Provided data Start Marker

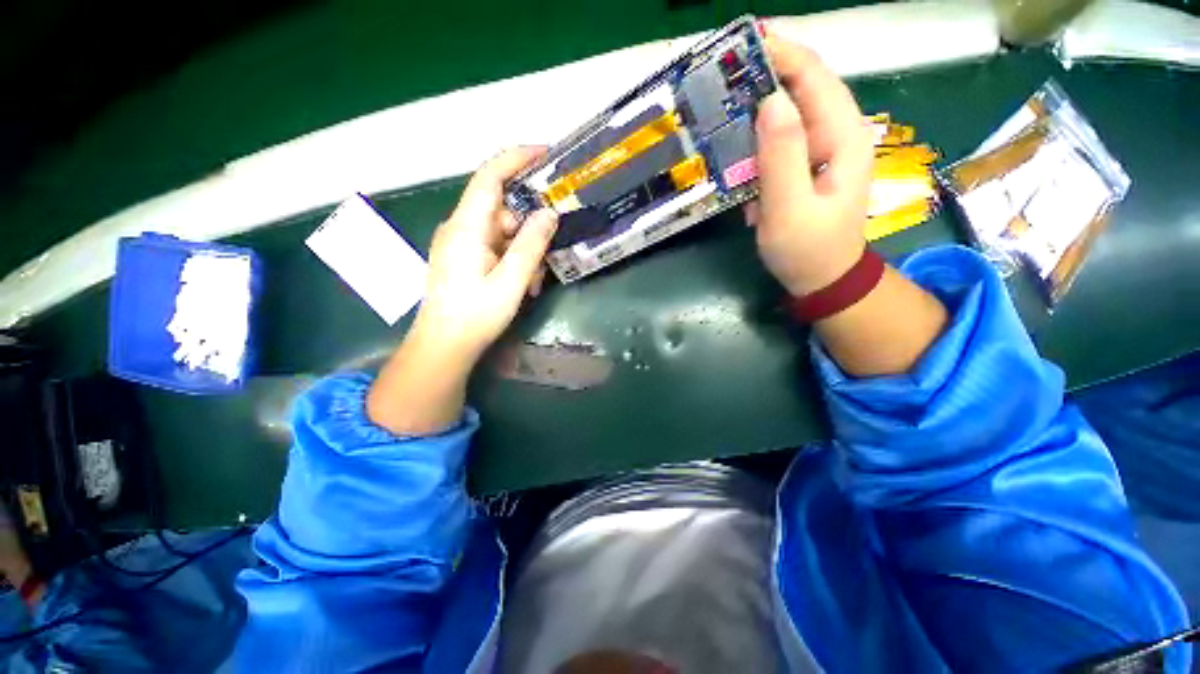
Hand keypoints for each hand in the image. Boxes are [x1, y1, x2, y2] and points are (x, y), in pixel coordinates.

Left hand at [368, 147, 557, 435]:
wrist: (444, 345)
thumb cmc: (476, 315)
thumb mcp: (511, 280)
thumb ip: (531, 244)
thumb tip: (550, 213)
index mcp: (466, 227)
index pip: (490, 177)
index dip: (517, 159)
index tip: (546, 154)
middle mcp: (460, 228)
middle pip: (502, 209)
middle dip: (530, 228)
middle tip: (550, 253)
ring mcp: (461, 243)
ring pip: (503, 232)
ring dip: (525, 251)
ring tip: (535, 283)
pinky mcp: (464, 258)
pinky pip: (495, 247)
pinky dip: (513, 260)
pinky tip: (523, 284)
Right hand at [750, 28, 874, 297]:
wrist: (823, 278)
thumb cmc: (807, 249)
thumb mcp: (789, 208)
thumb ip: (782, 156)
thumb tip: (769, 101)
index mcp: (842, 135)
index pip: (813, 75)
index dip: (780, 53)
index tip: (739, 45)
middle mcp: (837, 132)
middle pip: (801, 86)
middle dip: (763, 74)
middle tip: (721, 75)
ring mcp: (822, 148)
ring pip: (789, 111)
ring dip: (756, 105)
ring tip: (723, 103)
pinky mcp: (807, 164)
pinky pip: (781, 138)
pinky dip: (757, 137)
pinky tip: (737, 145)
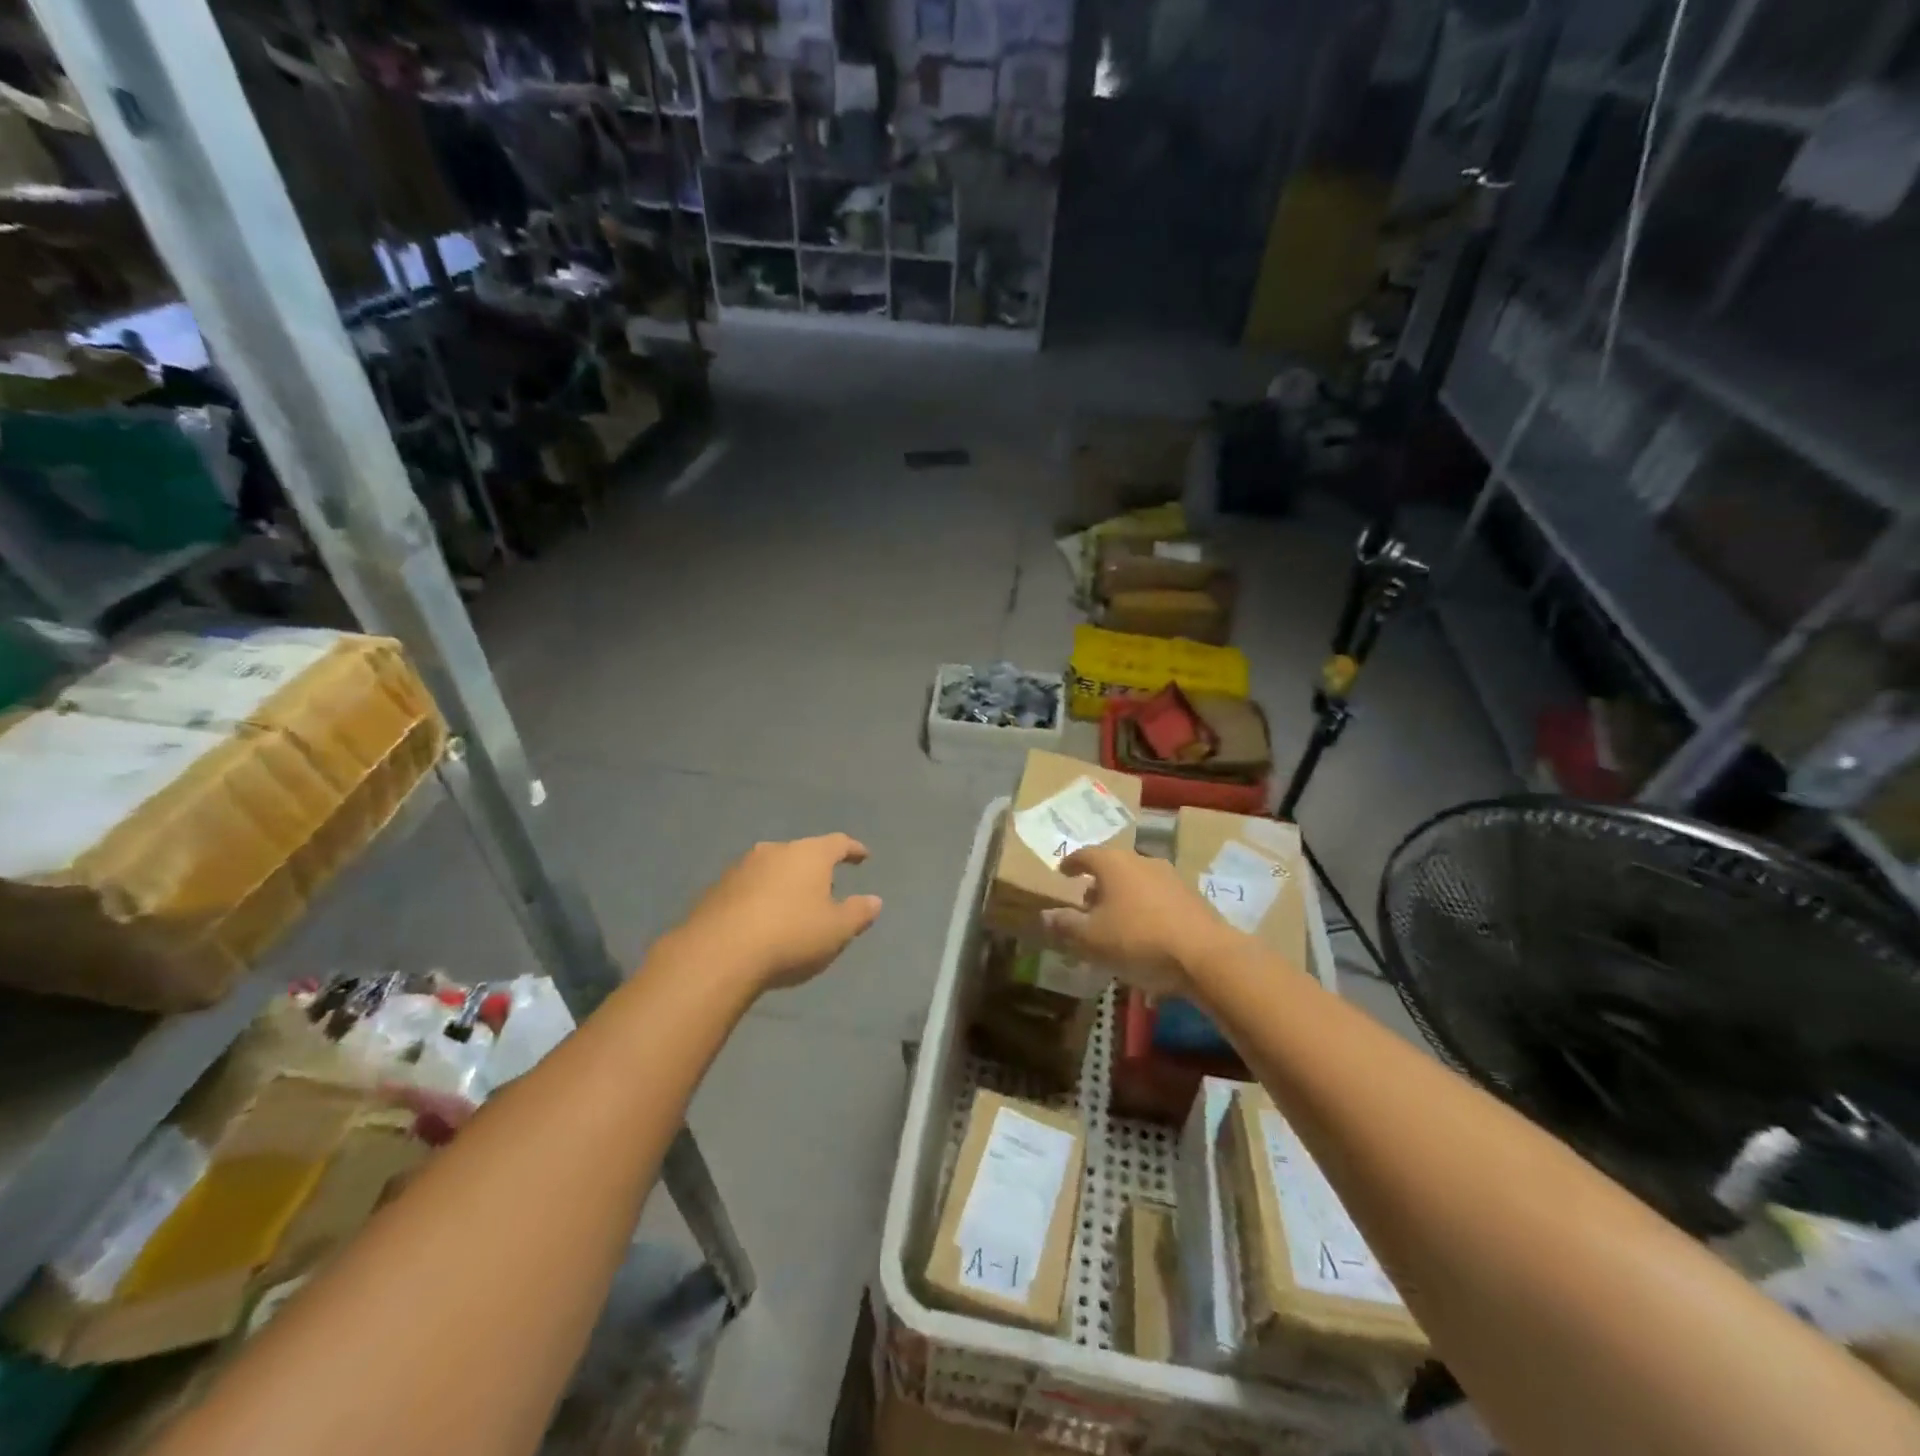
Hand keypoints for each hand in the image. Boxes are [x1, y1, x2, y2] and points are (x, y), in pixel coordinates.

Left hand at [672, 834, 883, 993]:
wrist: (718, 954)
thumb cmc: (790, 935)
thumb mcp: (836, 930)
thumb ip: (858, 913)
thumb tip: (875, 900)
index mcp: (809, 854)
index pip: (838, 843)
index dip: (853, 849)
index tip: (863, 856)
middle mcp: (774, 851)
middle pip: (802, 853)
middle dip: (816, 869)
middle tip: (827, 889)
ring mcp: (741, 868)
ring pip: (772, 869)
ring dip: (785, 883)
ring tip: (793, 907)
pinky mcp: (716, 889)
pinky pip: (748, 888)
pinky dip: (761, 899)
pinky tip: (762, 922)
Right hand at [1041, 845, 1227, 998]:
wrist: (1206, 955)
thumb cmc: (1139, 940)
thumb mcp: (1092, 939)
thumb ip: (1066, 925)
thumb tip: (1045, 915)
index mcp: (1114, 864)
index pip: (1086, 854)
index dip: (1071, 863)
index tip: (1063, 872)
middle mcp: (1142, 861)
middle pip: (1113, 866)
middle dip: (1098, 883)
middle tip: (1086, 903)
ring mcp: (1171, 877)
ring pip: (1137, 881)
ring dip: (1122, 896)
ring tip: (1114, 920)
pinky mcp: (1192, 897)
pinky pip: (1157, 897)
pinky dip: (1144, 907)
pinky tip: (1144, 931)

Provided data End Marker
Provided data Start Marker

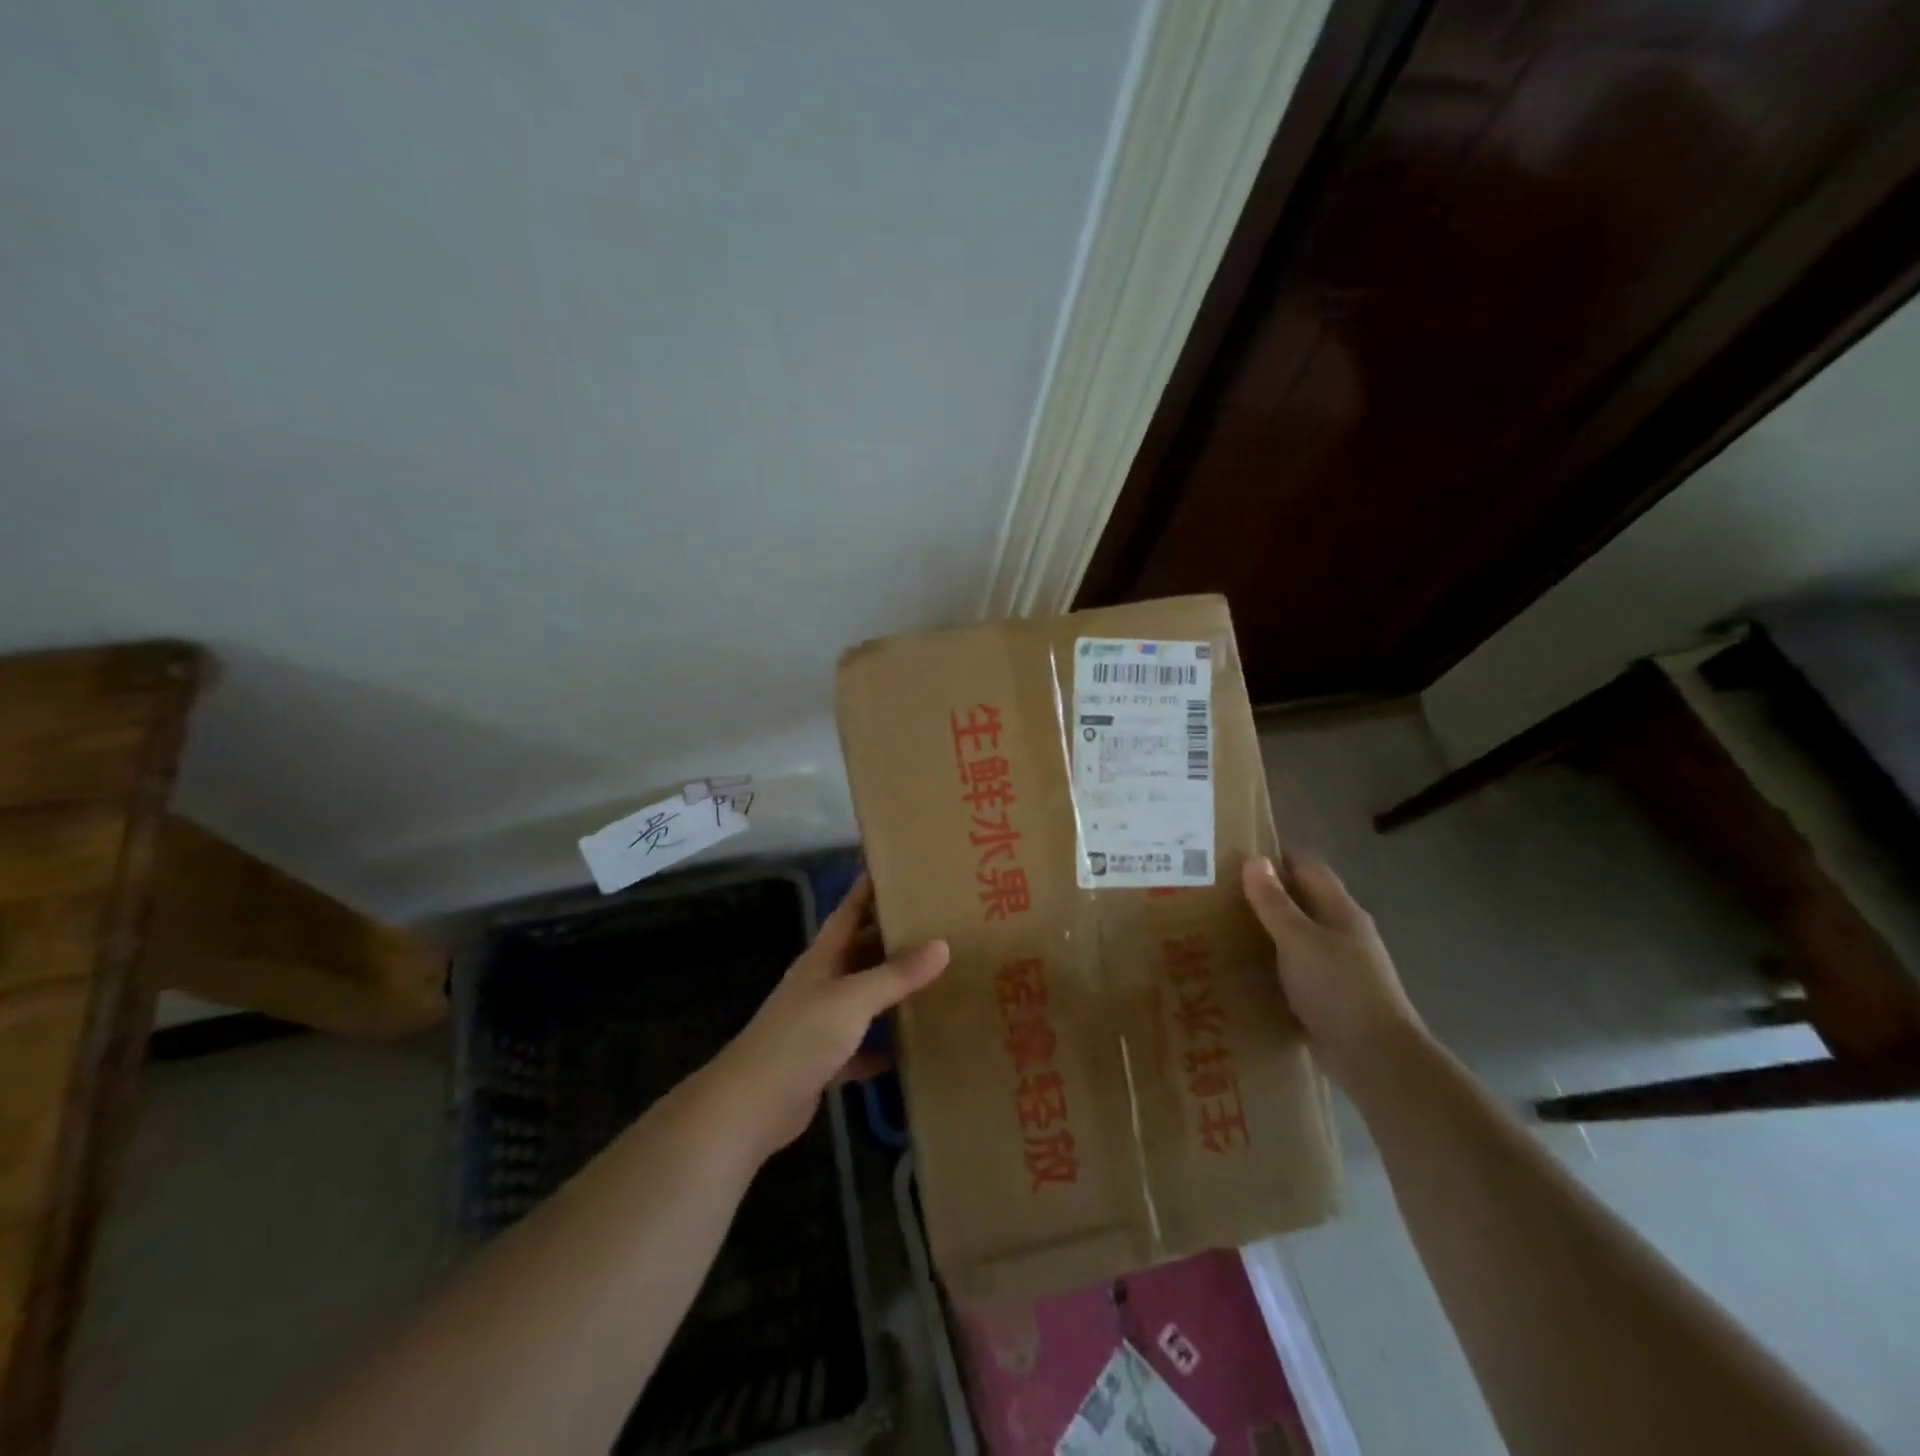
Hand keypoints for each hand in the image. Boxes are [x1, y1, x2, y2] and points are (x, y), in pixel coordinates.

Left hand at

Provided data End Marker

■ Task directions:
Could you reproduce, exactly, every line above from the line with "middle tip: (1086, 903)" to the line with "pinky tip: (1144, 931)", and no other line? Both ends count.

■ Solution to this problem:
middle tip: (1086, 903)
ring mcp: (1171, 877)
ring pip: (1137, 881)
ring dip: (1122, 896)
ring tip: (1114, 920)
pinky mcp: (1192, 897)
pinky pip: (1157, 897)
pinky dip: (1144, 907)
pinky tip: (1144, 931)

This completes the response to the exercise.